◆ WORK INSTRUCTIONS ◆
All lines from the one with "(romaine or spinach), spirulina powder, and" to the end of the entries below must be written out exactly. Leave out any other line.

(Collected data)
------------

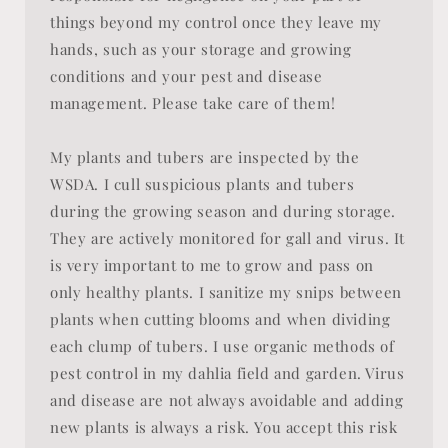
things beyond my control once they leave my
hands, such as your storage and growing
conditions and your pest and disease
management. Please take care of them!
My plants and tubers are inspected by the
WSDA. I cull suspicious plants and tubers
during the growing season and during storage.
They are actively monitored for gall and virus. It
is very important to me to grow and pass on
only healthy plants. I sanitize my snips between
plants when cutting blooms and when dividing
each clump of tubers. I use organic methods of
pest control in my dahlia field and garden. Virus
and disease are not always avoidable and adding
new plants is always a risk. You accept this risk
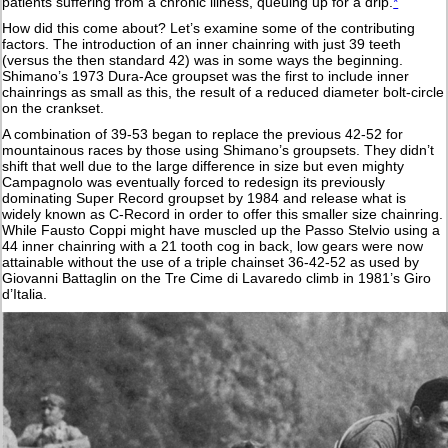
patients suffering from a chronic illness, queuing up for a drip.
*
How did this come about? Let’s examine some of the contributing
factors. The introduction of an inner chainring with just 39 teeth
(versus the then standard 42) was in some ways the beginning.
Shimano’s 1973 Dura-Ace groupset was the first to include inner
chainrings as small as this, the result of a reduced diameter bolt-circle
on the crankset.
A combination of 39-53 began to replace the previous 42-52 for
mountainous races by those using Shimano’s groupsets. They didn’t
shift that well due to the large difference in size but even mighty
Campagnolo was eventually forced to redesign its previously
dominating Super Record groupset by 1984 and release what is
widely known as C-Record in order to offer this smaller size chainring.
While Fausto Coppi might have muscled up the Passo Stelvio using a
44 inner chainring with a 21 tooth cog in back, low gears were now
attainable without the use of a triple chainset 36-42-52 as used by
Giovanni Battaglin on the Tre Cime di Lavaredo climb in 1981’s Giro
d’Italia.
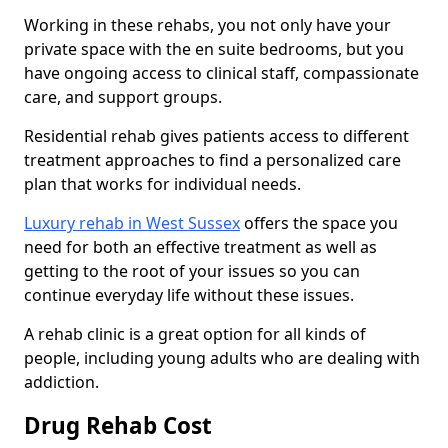
Working in these rehabs, you not only have your
private space with the en suite bedrooms, but you
have ongoing access to clinical staff, compassionate
care, and support groups.
Residential rehab gives patients access to different
treatment approaches to find a personalized care
plan that works for individual needs.
Luxury rehab in West Sussex
offers the space you
need for both an effective treatment as well as
getting to the root of your issues so you can
continue everyday life without these issues.
A rehab clinic is a great option for all kinds of
people, including young adults who are dealing with
addiction.
Drug Rehab Cost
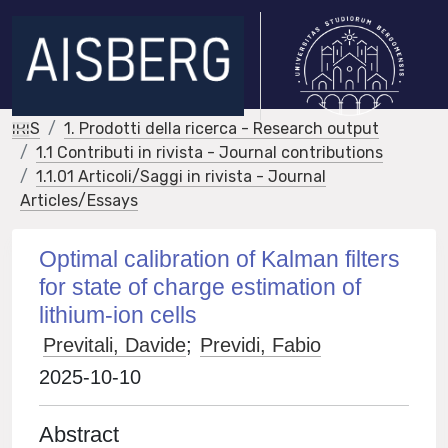
IRIS
1. Prodotti della ricerca - Research output
1.1 Contributi in rivista - Journal contributions
1.1.01 Articoli/Saggi in rivista - Journal
Articles/Essays
Optimal calibration of Kalman filters
for state of charge estimation of
lithium-ion cells
Previtali, Davide
;
Previdi, Fabio
2025-10-10
Abstract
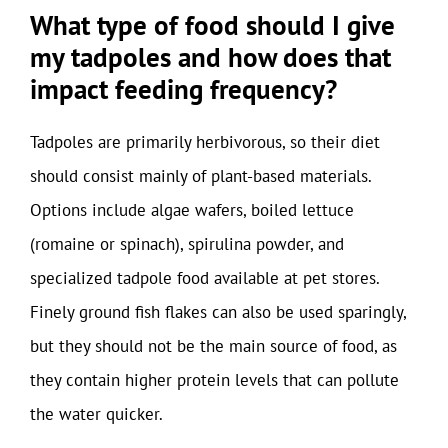
What type of food should I give
my tadpoles and how does that
impact feeding frequency?
Tadpoles are primarily herbivorous, so their diet
should consist mainly of plant-based materials.
Options include algae wafers, boiled lettuce
(romaine or spinach), spirulina powder, and
specialized tadpole food available at pet stores.
Finely ground fish flakes can also be used sparingly,
but they should not be the main source of food, as
they contain higher protein levels that can pollute
the water quicker.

------------

◆ OUTPUT OF THE EXERCISE ◆
(romaine or spinach), spirulina powder, and
specialized tadpole food available at pet stores.
Finely ground fish flakes can also be used sparingly,
but they should not be the main source of food, as
they contain higher protein levels that can pollute
the water quicker.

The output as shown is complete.